THE PROBLEM
Convert every line of the records below into a numbered list, leaving out any blank lines.

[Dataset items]

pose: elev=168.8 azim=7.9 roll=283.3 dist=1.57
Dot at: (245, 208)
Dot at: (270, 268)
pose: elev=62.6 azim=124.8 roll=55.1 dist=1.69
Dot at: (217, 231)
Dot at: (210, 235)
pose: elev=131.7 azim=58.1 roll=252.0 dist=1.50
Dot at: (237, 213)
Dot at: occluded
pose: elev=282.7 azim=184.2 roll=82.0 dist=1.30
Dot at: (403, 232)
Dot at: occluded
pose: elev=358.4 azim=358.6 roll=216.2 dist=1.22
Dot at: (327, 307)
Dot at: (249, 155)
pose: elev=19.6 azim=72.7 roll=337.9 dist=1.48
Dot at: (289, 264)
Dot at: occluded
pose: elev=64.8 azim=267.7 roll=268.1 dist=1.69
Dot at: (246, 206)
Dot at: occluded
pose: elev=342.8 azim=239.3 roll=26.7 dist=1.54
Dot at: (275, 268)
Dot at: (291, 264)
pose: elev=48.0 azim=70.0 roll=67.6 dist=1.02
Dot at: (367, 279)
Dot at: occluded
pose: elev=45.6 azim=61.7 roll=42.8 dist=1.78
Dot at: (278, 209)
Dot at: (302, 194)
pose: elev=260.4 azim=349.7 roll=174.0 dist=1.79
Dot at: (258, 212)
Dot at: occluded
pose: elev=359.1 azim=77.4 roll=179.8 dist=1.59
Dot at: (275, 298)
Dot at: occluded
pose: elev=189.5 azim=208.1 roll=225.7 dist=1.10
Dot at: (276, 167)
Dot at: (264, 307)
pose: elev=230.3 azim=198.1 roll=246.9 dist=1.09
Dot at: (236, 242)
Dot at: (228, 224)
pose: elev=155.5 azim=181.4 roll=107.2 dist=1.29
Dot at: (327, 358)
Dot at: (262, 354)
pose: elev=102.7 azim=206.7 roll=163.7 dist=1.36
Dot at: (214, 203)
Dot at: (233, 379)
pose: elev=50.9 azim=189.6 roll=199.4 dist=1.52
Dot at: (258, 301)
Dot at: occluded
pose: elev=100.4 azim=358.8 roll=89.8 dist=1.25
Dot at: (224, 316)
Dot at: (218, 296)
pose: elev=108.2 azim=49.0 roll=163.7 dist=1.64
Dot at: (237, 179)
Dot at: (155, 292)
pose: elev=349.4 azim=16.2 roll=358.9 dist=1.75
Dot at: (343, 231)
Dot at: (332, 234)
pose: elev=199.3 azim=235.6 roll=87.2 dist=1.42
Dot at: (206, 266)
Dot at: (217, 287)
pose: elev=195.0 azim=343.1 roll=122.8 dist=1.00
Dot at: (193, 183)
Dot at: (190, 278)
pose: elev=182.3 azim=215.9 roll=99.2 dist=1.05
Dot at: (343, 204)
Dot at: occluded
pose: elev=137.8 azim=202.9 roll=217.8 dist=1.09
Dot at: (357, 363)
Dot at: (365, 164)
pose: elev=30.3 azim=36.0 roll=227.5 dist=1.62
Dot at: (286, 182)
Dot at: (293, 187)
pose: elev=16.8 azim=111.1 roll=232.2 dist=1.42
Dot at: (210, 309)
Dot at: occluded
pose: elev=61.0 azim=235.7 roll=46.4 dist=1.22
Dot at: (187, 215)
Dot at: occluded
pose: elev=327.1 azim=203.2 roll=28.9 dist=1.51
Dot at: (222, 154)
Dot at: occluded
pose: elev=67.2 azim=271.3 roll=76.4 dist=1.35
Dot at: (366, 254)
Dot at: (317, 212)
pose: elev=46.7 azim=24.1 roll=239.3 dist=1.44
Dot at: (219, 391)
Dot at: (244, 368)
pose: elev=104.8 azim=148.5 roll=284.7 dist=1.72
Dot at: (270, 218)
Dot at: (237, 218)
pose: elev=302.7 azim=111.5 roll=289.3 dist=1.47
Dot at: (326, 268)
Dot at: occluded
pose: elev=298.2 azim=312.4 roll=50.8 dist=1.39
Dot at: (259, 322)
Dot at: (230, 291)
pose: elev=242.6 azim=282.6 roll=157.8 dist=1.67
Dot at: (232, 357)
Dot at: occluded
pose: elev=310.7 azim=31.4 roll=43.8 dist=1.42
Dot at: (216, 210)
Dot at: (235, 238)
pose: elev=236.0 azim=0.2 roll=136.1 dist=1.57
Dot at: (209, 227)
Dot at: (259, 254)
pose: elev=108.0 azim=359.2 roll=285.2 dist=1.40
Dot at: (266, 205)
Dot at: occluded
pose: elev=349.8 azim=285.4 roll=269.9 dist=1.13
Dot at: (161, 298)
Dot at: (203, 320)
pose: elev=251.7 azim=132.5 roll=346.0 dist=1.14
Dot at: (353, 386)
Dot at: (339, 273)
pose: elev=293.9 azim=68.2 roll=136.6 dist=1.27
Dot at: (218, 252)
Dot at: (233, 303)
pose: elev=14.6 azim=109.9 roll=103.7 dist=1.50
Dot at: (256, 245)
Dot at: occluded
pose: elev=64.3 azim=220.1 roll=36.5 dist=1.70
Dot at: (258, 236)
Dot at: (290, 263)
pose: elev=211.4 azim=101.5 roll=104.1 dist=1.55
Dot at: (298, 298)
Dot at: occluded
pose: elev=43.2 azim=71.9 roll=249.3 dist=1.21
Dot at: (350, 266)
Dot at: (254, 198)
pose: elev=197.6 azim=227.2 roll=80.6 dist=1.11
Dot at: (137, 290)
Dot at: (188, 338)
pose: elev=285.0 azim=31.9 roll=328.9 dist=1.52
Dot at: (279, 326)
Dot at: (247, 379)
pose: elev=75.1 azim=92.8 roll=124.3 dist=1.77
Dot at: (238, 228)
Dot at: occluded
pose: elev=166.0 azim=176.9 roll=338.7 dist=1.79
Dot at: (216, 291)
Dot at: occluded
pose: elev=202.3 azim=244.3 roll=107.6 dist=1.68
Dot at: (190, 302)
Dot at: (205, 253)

RESULT OF THE EXERCISE
1. pose: elev=168.8 azim=7.9 roll=283.3 dist=1.57
2. Dot at: (245, 208)
3. Dot at: (270, 268)
4. pose: elev=62.6 azim=124.8 roll=55.1 dist=1.69
5. Dot at: (217, 231)
6. Dot at: (210, 235)
7. pose: elev=131.7 azim=58.1 roll=252.0 dist=1.50
8. Dot at: (237, 213)
9. Dot at: occluded
10. pose: elev=282.7 azim=184.2 roll=82.0 dist=1.30
11. Dot at: (403, 232)
12. Dot at: occluded
13. pose: elev=358.4 azim=358.6 roll=216.2 dist=1.22
14. Dot at: (327, 307)
15. Dot at: (249, 155)
16. pose: elev=19.6 azim=72.7 roll=337.9 dist=1.48
17. Dot at: (289, 264)
18. Dot at: occluded
19. pose: elev=64.8 azim=267.7 roll=268.1 dist=1.69
20. Dot at: (246, 206)
21. Dot at: occluded
22. pose: elev=342.8 azim=239.3 roll=26.7 dist=1.54
23. Dot at: (275, 268)
24. Dot at: (291, 264)
25. pose: elev=48.0 azim=70.0 roll=67.6 dist=1.02
26. Dot at: (367, 279)
27. Dot at: occluded
28. pose: elev=45.6 azim=61.7 roll=42.8 dist=1.78
29. Dot at: (278, 209)
30. Dot at: (302, 194)
31. pose: elev=260.4 azim=349.7 roll=174.0 dist=1.79
32. Dot at: (258, 212)
33. Dot at: occluded
34. pose: elev=359.1 azim=77.4 roll=179.8 dist=1.59
35. Dot at: (275, 298)
36. Dot at: occluded
37. pose: elev=189.5 azim=208.1 roll=225.7 dist=1.10
38. Dot at: (276, 167)
39. Dot at: (264, 307)
40. pose: elev=230.3 azim=198.1 roll=246.9 dist=1.09
41. Dot at: (236, 242)
42. Dot at: (228, 224)
43. pose: elev=155.5 azim=181.4 roll=107.2 dist=1.29
44. Dot at: (327, 358)
45. Dot at: (262, 354)
46. pose: elev=102.7 azim=206.7 roll=163.7 dist=1.36
47. Dot at: (214, 203)
48. Dot at: (233, 379)
49. pose: elev=50.9 azim=189.6 roll=199.4 dist=1.52
50. Dot at: (258, 301)
51. Dot at: occluded
52. pose: elev=100.4 azim=358.8 roll=89.8 dist=1.25
53. Dot at: (224, 316)
54. Dot at: (218, 296)
55. pose: elev=108.2 azim=49.0 roll=163.7 dist=1.64
56. Dot at: (237, 179)
57. Dot at: (155, 292)
58. pose: elev=349.4 azim=16.2 roll=358.9 dist=1.75
59. Dot at: (343, 231)
60. Dot at: (332, 234)
61. pose: elev=199.3 azim=235.6 roll=87.2 dist=1.42
62. Dot at: (206, 266)
63. Dot at: (217, 287)
64. pose: elev=195.0 azim=343.1 roll=122.8 dist=1.00
65. Dot at: (193, 183)
66. Dot at: (190, 278)
67. pose: elev=182.3 azim=215.9 roll=99.2 dist=1.05
68. Dot at: (343, 204)
69. Dot at: occluded
70. pose: elev=137.8 azim=202.9 roll=217.8 dist=1.09
71. Dot at: (357, 363)
72. Dot at: (365, 164)
73. pose: elev=30.3 azim=36.0 roll=227.5 dist=1.62
74. Dot at: (286, 182)
75. Dot at: (293, 187)
76. pose: elev=16.8 azim=111.1 roll=232.2 dist=1.42
77. Dot at: (210, 309)
78. Dot at: occluded
79. pose: elev=61.0 azim=235.7 roll=46.4 dist=1.22
80. Dot at: (187, 215)
81. Dot at: occluded
82. pose: elev=327.1 azim=203.2 roll=28.9 dist=1.51
83. Dot at: (222, 154)
84. Dot at: occluded
85. pose: elev=67.2 azim=271.3 roll=76.4 dist=1.35
86. Dot at: (366, 254)
87. Dot at: (317, 212)
88. pose: elev=46.7 azim=24.1 roll=239.3 dist=1.44
89. Dot at: (219, 391)
90. Dot at: (244, 368)
91. pose: elev=104.8 azim=148.5 roll=284.7 dist=1.72
92. Dot at: (270, 218)
93. Dot at: (237, 218)
94. pose: elev=302.7 azim=111.5 roll=289.3 dist=1.47
95. Dot at: (326, 268)
96. Dot at: occluded
97. pose: elev=298.2 azim=312.4 roll=50.8 dist=1.39
98. Dot at: (259, 322)
99. Dot at: (230, 291)
100. pose: elev=242.6 azim=282.6 roll=157.8 dist=1.67
101. Dot at: (232, 357)
102. Dot at: occluded
103. pose: elev=310.7 azim=31.4 roll=43.8 dist=1.42
104. Dot at: (216, 210)
105. Dot at: (235, 238)
106. pose: elev=236.0 azim=0.2 roll=136.1 dist=1.57
107. Dot at: (209, 227)
108. Dot at: (259, 254)
109. pose: elev=108.0 azim=359.2 roll=285.2 dist=1.40
110. Dot at: (266, 205)
111. Dot at: occluded
112. pose: elev=349.8 azim=285.4 roll=269.9 dist=1.13
113. Dot at: (161, 298)
114. Dot at: (203, 320)
115. pose: elev=251.7 azim=132.5 roll=346.0 dist=1.14
116. Dot at: (353, 386)
117. Dot at: (339, 273)
118. pose: elev=293.9 azim=68.2 roll=136.6 dist=1.27
119. Dot at: (218, 252)
120. Dot at: (233, 303)
121. pose: elev=14.6 azim=109.9 roll=103.7 dist=1.50
122. Dot at: (256, 245)
123. Dot at: occluded
124. pose: elev=64.3 azim=220.1 roll=36.5 dist=1.70
125. Dot at: (258, 236)
126. Dot at: (290, 263)
127. pose: elev=211.4 azim=101.5 roll=104.1 dist=1.55
128. Dot at: (298, 298)
129. Dot at: occluded
130. pose: elev=43.2 azim=71.9 roll=249.3 dist=1.21
131. Dot at: (350, 266)
132. Dot at: (254, 198)
133. pose: elev=197.6 azim=227.2 roll=80.6 dist=1.11
134. Dot at: (137, 290)
135. Dot at: (188, 338)
136. pose: elev=285.0 azim=31.9 roll=328.9 dist=1.52
137. Dot at: (279, 326)
138. Dot at: (247, 379)
139. pose: elev=75.1 azim=92.8 roll=124.3 dist=1.77
140. Dot at: (238, 228)
141. Dot at: occluded
142. pose: elev=166.0 azim=176.9 roll=338.7 dist=1.79
143. Dot at: (216, 291)
144. Dot at: occluded
145. pose: elev=202.3 azim=244.3 roll=107.6 dist=1.68
146. Dot at: (190, 302)
147. Dot at: (205, 253)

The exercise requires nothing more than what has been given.